Peptic Ulcer and Gastric Carcinoma:

Helicobacter pylori is known to cause of gastritis and peptic ulcer disease and is an important risk factor for gastric carcinoma.

Researchers at Rhode Island Hospital in collaboration with the University of Rhode Island and EpiVax Inc, have identified a potential vaccine to reduce colonization of Helicobacter pylori, which is known to cause peptic ulcer and gastric carcinoma.

Acute Renal Failure:

It was reported that about 10% of infected persons younger than 10 years of age develop hemolytic uremic syndrome, and as many as 75% of cases of the syndrome in the United States are complications of intestinal infection with E. coli.

Vasculitis:

The most common cause of vascular damage in secondary vasculitis is now considered to be related to different types of microorganisms. Patients were reported to have developed polyarteritis nodosa a few months after having hepatitis B infection.

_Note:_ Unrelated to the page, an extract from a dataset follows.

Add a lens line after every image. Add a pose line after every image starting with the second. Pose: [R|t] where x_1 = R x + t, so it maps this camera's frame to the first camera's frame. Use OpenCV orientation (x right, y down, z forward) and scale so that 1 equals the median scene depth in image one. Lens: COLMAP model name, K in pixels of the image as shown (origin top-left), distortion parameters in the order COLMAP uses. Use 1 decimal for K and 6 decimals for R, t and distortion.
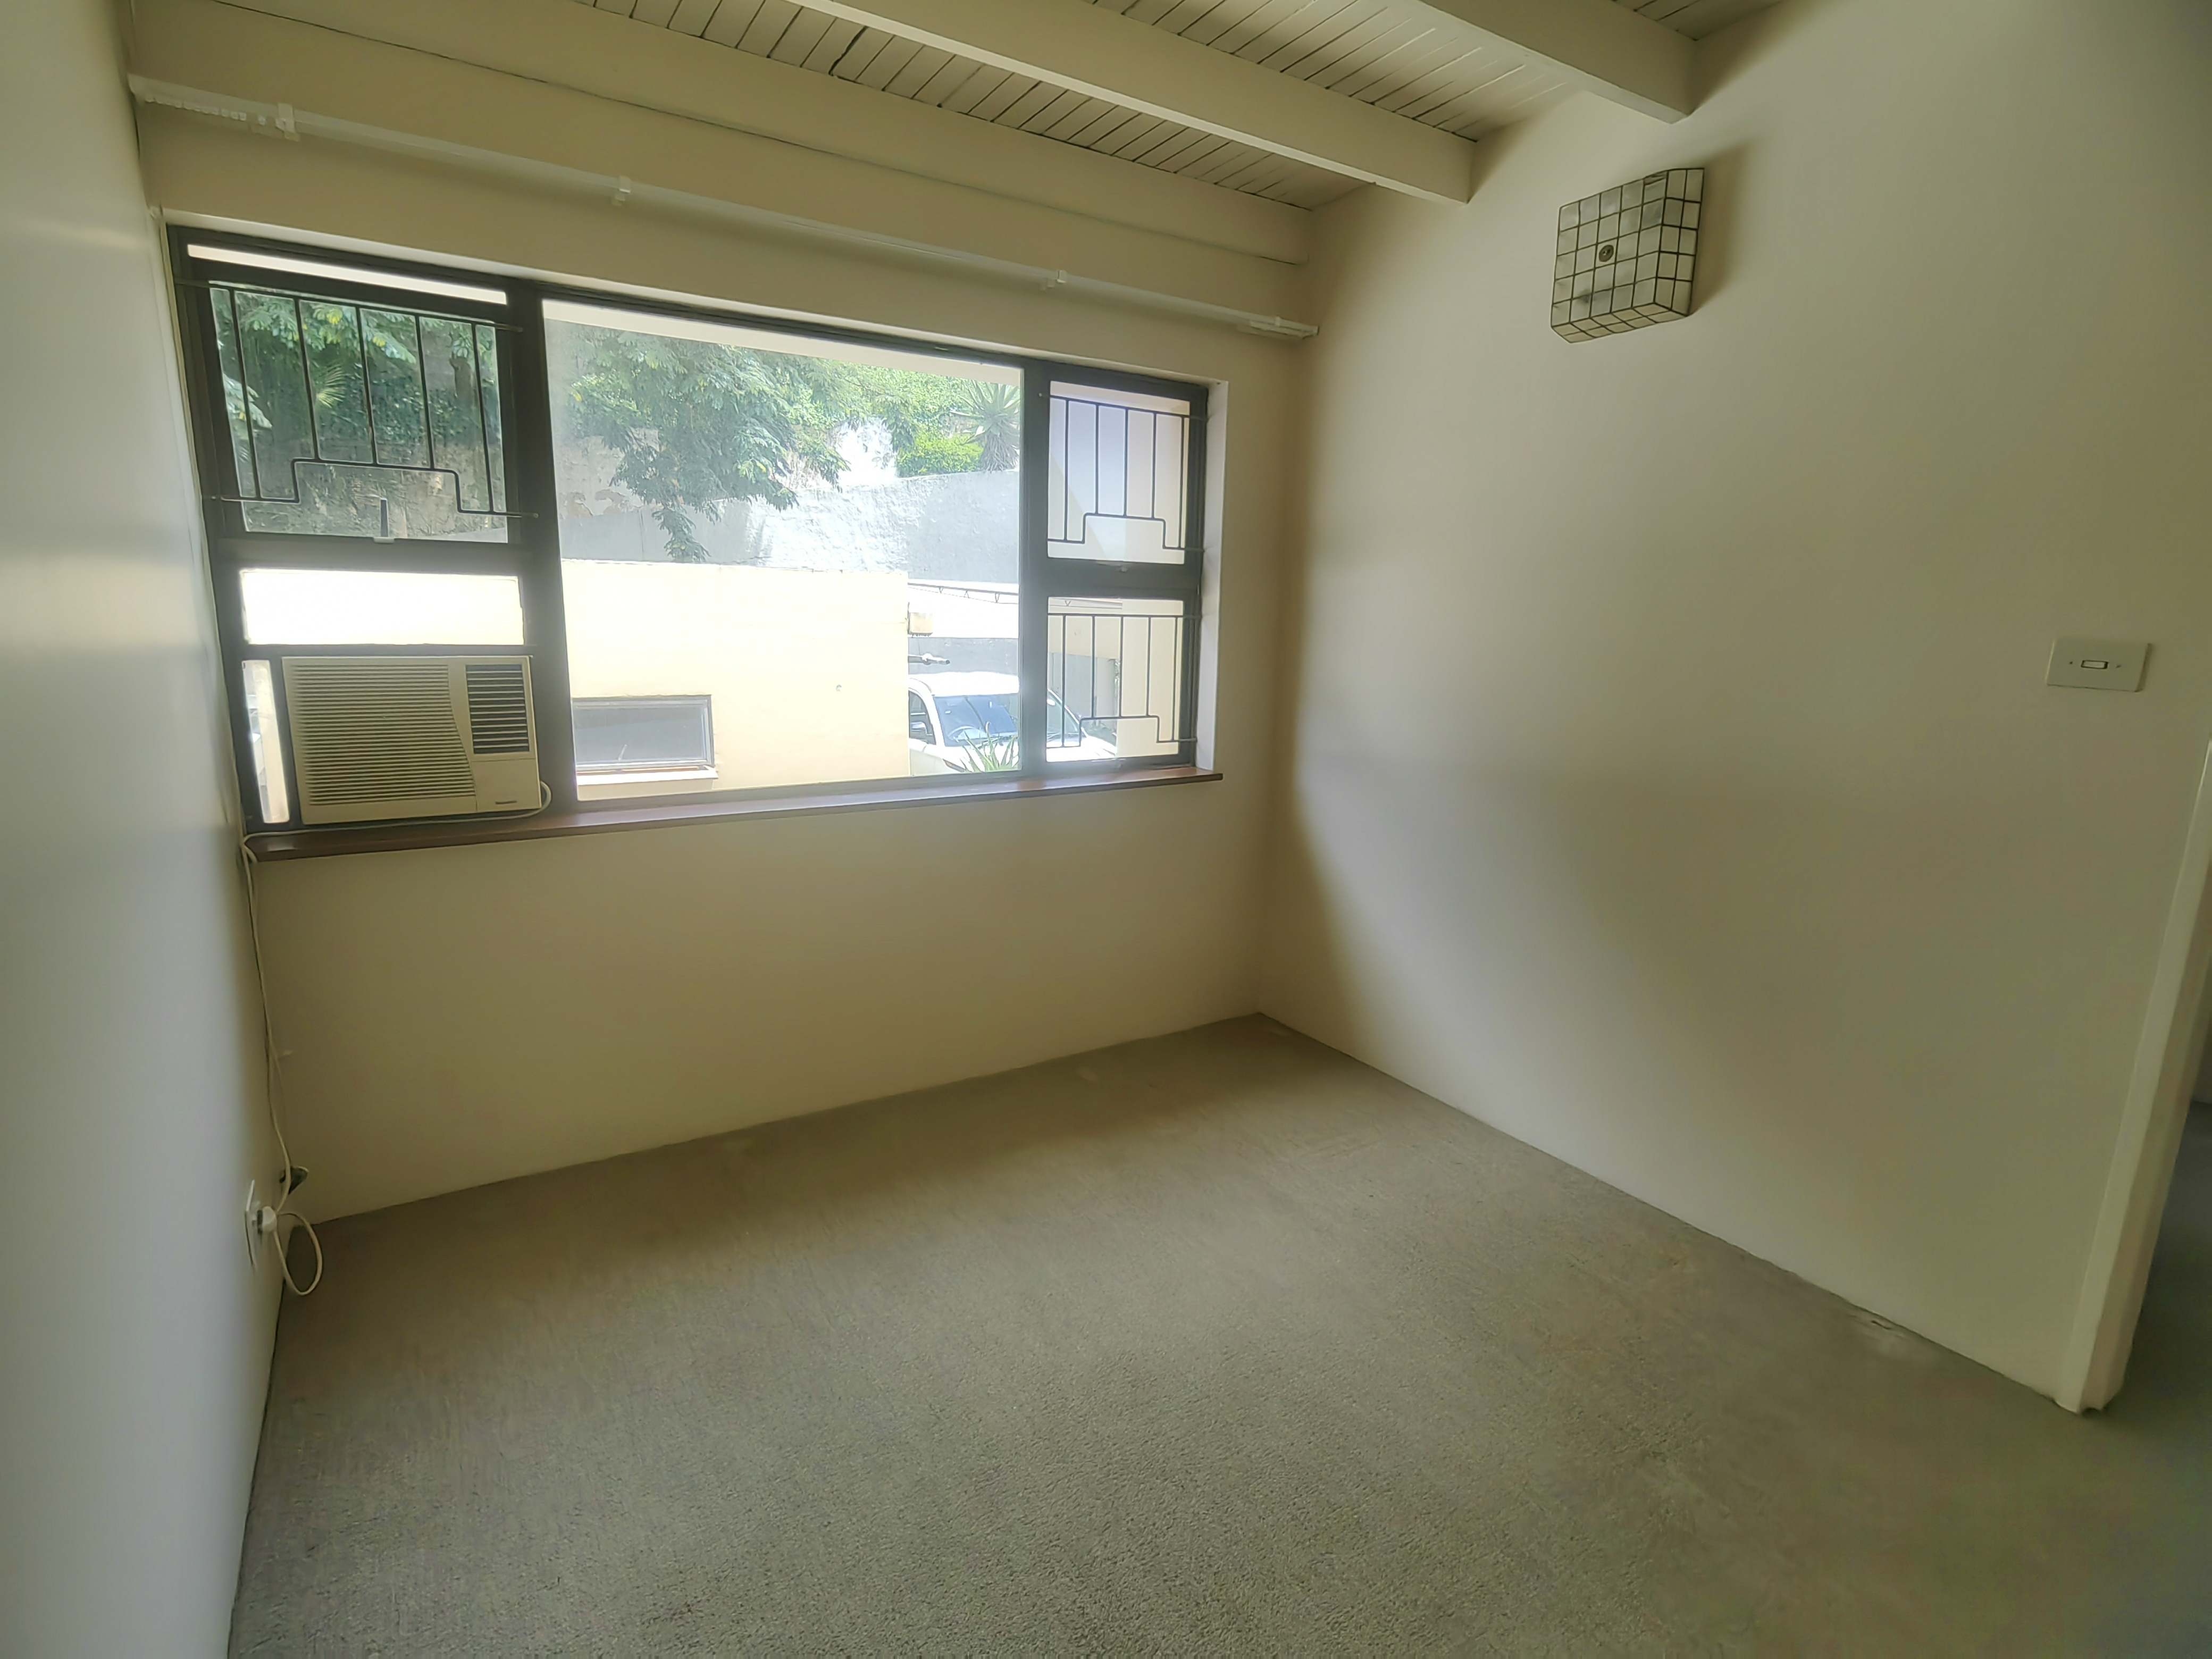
lens RADIAL K [[1099.4, 0, 1106.6], [0, 1099.4, 829.3], [0, 0, 1]] dist [0.000239, 0.006016]
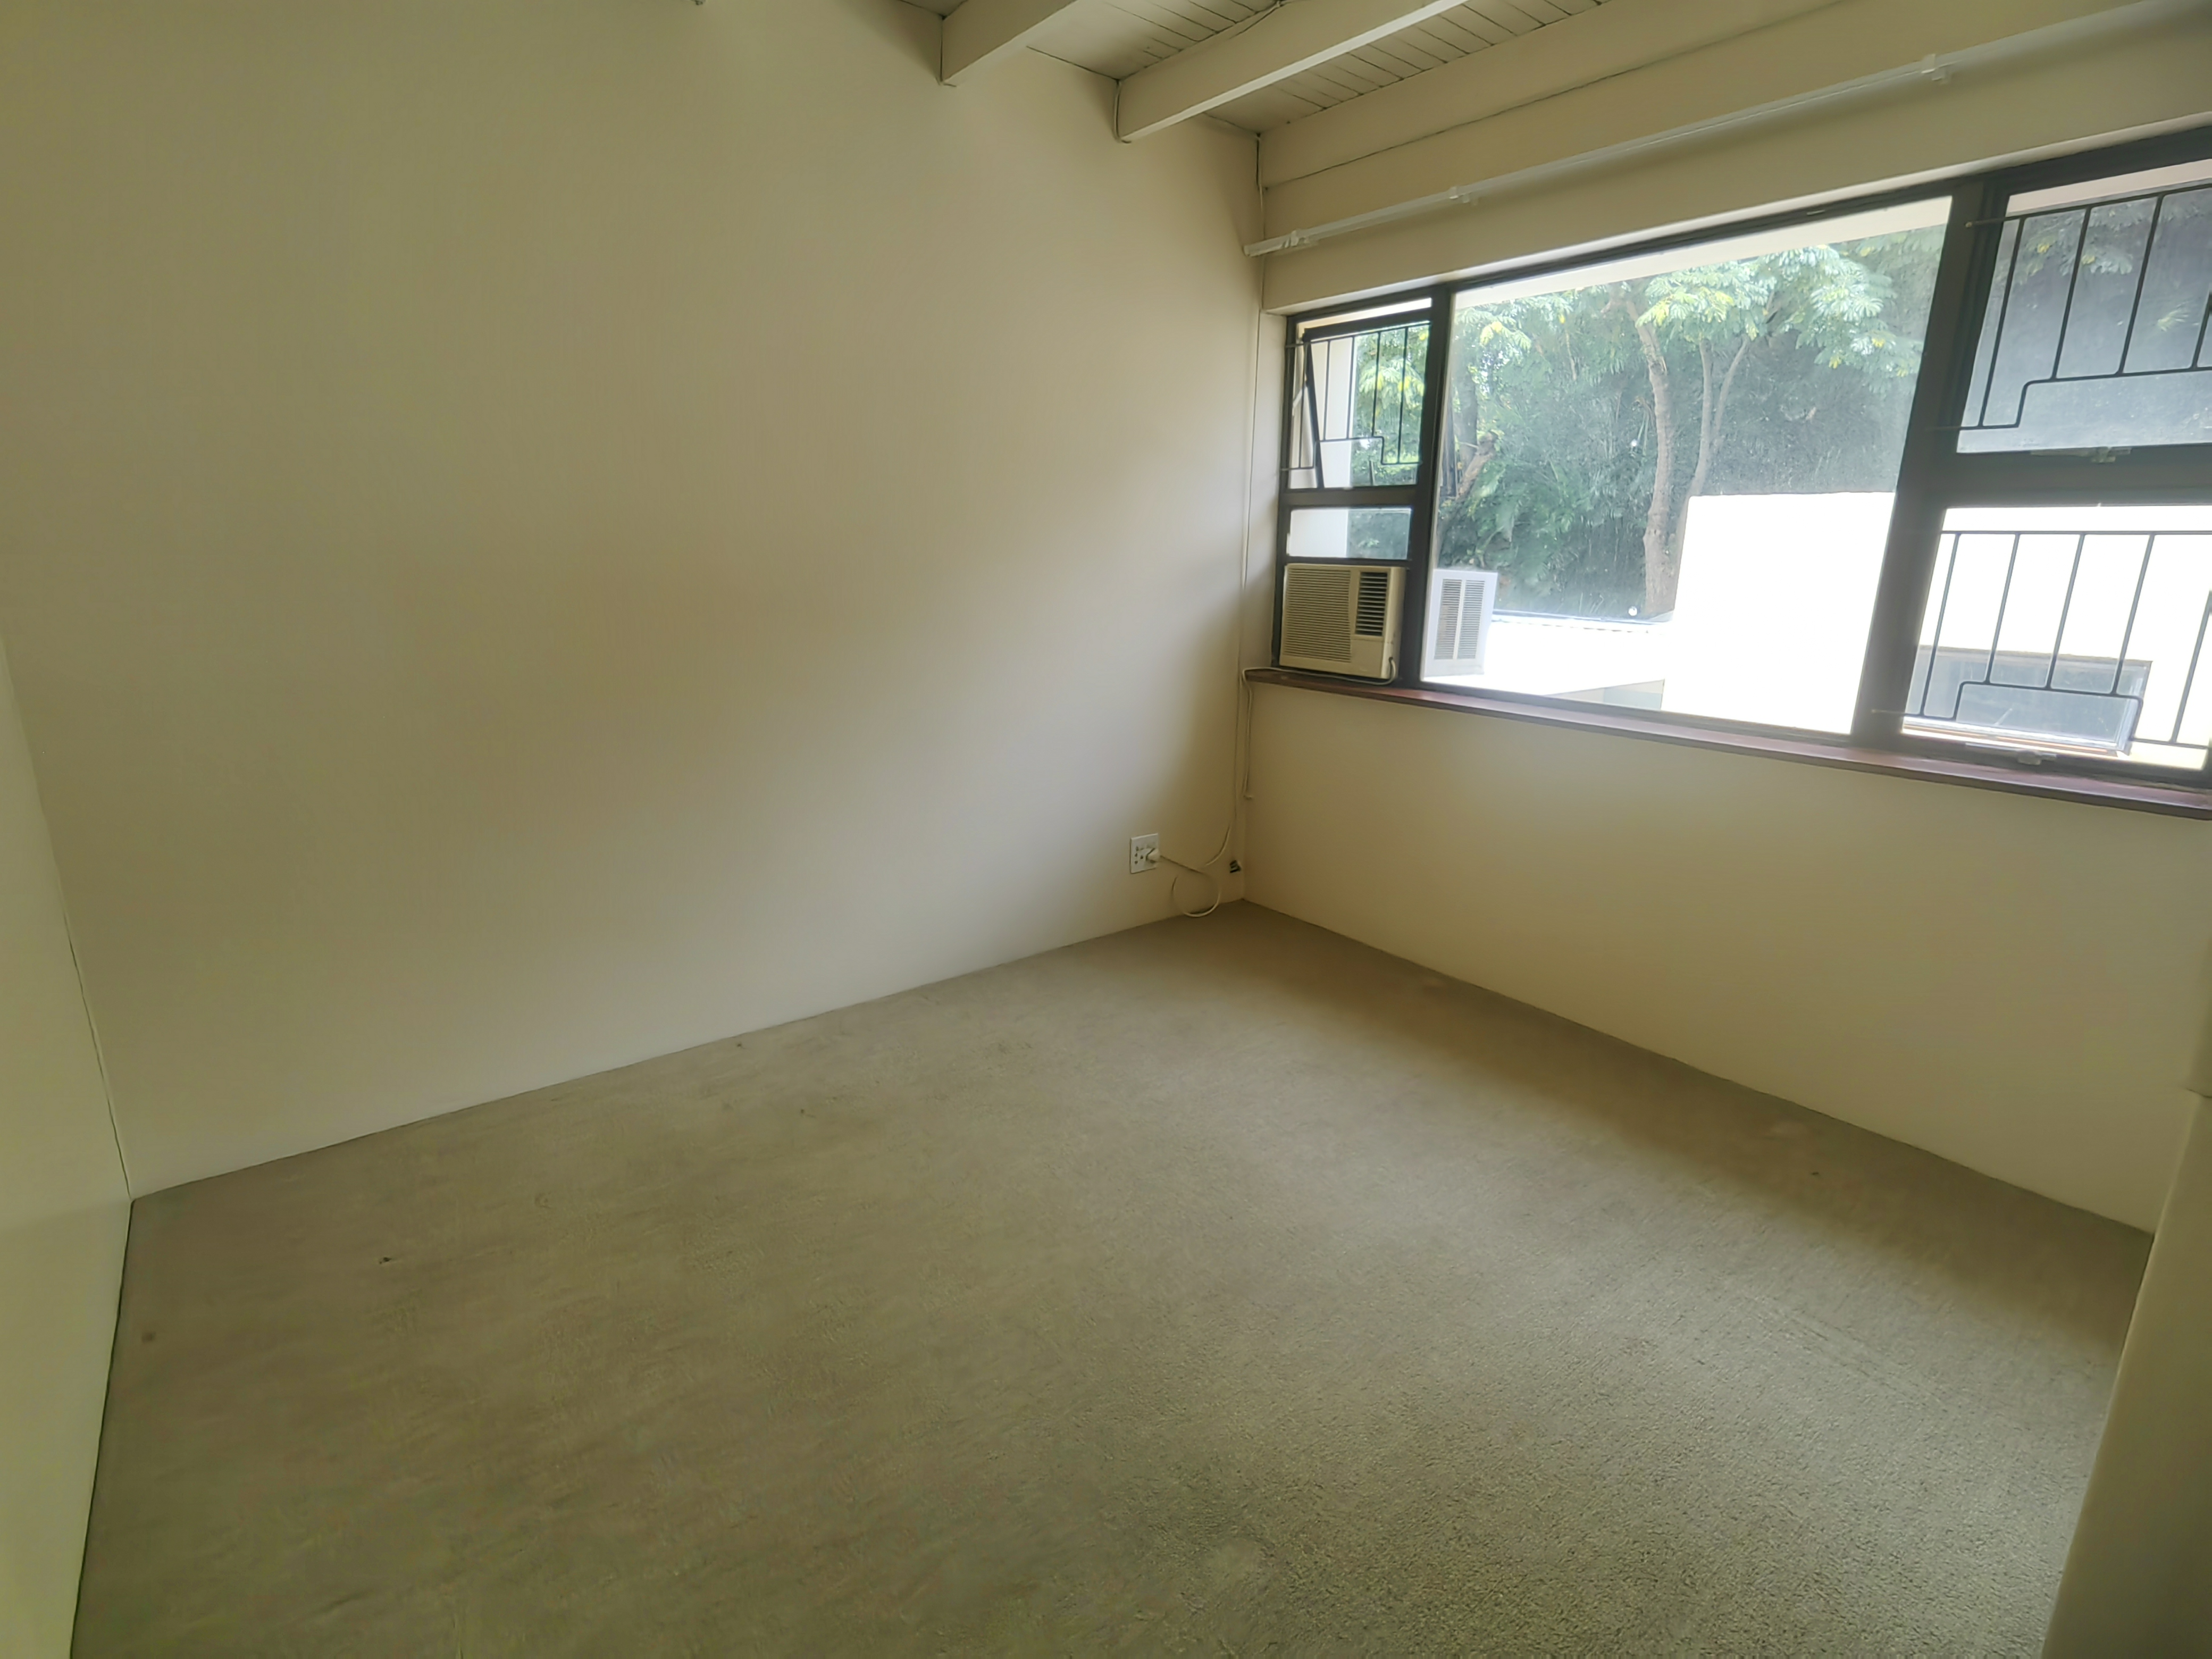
lens RADIAL K [[1099.4, 0, 1114.6], [0, 1099.4, 830.6], [0, 0, 1]] dist [0.000239, 0.006016]
pose [[0.100570, 0.237791, -0.966096, 0.788331], [-0.205530, 0.955040, 0.213674, -0.059967], [0.973470, 0.177073, 0.144921, 0.476371]]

It is widely reported that in the developed countries most common vasculitis is related to hepatitis B and C. However, in the developing world HIV related vasculitis appears to be  common.

Inflammatory Bowel Disease (IBS)/ Crohn’s Disease:

The precise etiology of Crohn’s Disease though remains to be conclusively deciphered, it is  believed by many researchers that the disease develops due to a reaction to a persistent intestinal infection in vascular endothelial cells.

Diabetes:

A good number of experts support a link between infection with enteroviruses in the pancreata and insulin-dependent diabetes mellitus.

To arrest or slow the autoimmune response that destroys insulin-producing cells in diabetes, it has been reported that the Diamyd vaccine, now in Phase III clinical trial in both USA and Europe, has shown very promising results.

Coronary Artery Disease:

A study published in the journal of ‘Clinical Infectious Disease’, Volume 40, Issue 8 ‘demonstrates a significant association between high titers to C. pneumoniae IgG and IgA and acute Myocardial Infarction (MI) in a cohort of young men and suggests that recent or chronic active infections could be associated with an increased risk for MI.’

In other studies also, patients with acute myocardial infarction were found to have elevated serum antibody levels to Chlamydia pneumoniae. This opens up possibility of preventing heart attacks with a vaccine.

Cancer:

The US FDA has already approved two types of vaccines for cancer prevention:

  • Vaccines against the hepatitis B virus, which can cause liver cancer.
  • Vaccines against human papillomavirus, which are responsible for about 70% of cervical cancers.

In addition, US FDA has also approved another cancer vaccine for metastatic prostate cancer.

A type of cancer known as Kaposi sarcoma is linked to an infectious agent found in patients with  acquired immune-deficiency syndrome. Scientists are in the process of developing treatment vaccines against many types of cancer.

Conclusions:

In the field of NCD, a not so widely publicized scientific revolution is in the making. Many well researched findings have, to a great extent, established that infectious agents could be the causative/precipitative or risk factors for NCDs like, chronic pulmonary and cardiovascular diseases, diabetes and cancer.

The moot question raised by Dr. Bennett Lorber earlier:  ‘Are all diseases infectious?’, is gradually getting answered through intensive scientific research. Otherwise, who would have thought, until recently, that vaccines could be developed for diabetes, certain types of cancer or even peptic ulcer?

Such path breaking scientific research findings are, in turn, creating a hope and opportunity for disease prevention through immunization for many NCDs, especially for the developing nations of the world.

It is very heartening to know that United Nations (UN) have taken note of these revolutionary developments in the ‘Non Communicable Disease’ space and are deliberating on the effective ways to combat NCDs caused by infections with the development and use of appropriate vaccines.

The entire world eagerly awaits more actionable outcome of the ongoing scientific quest to decipher the mystery related to many more NCDs to ensure better health of mankind of the Planet Earth.

By: Tapan J Ray

Disclaimer: The views/opinions expressed in this article are entirely my own, written in my individual and personal capacity. I do not represent any other person or organization for this opinion.